As part of its stated aim to double its revenues in Africa and the Middle East by 2015 France Telecom-Orange, alongside partner Agility, acquired a 44% stake in Iraq mobile operator Korek Telecom last year.

For most foreign companies, however, the Middle East is a more conservative market to operate in with much of the foreign presence restricted to countries like Jordan (France Telecom/Orange) and Qatar (Vodafone). Purohit says foreign operators have tended to enjoy greater success in the enterprise telecoms space. El Kabbany of BT says its customers are typically global multinationals. “We don’t compete with local operators,” he explains. “They are our partners.”

In the Kingdom of Saudi Arabia, BT operates through BT Al Saudia, a joint venture with prince Abdulaziz bin Sattam bin Abdulaziz Al-Saud. El Kabbany says deregulation of the telecoms sector is not a focus in the region: In countries such as Pakistan and Bahrain, anyone can apply for a license; in Egypt, Jordan, Kuwait and Saudi Arabia, it is not as straightforward. “In some countries we are not even allowed to have our own license, and we have to work with partners to reach out to our customers using their network infrastructure. You need to find the right formula to operate in these countries.”

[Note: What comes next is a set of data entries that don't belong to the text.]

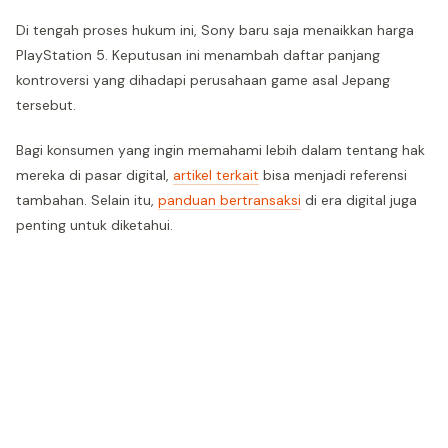
Di tengah proses hukum ini, Sony baru saja menaikkan harga
PlayStation 5. Keputusan ini menambah daftar panjang
kontroversi yang dihadapi perusahaan game asal Jepang
tersebut.
Bagi konsumen yang ingin memahami lebih dalam tentang hak
mereka di pasar digital,
artikel terkait
bisa menjadi referensi
tambahan. Selain itu,
panduan bertransaksi
di era digital juga
penting untuk diketahui.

Despite the economic and political uncertainty that has spread across the Middle East as a result of the Arab Spring, El Kabbany remains optimistic about the region’s growth prospects. “We have consistently achieved double-digit growth for the past few years in the region. Once the dust settles, we can see major development in these centers, and we are making sure we are ready in terms of the ability to move ahead. It is just a matter of time.”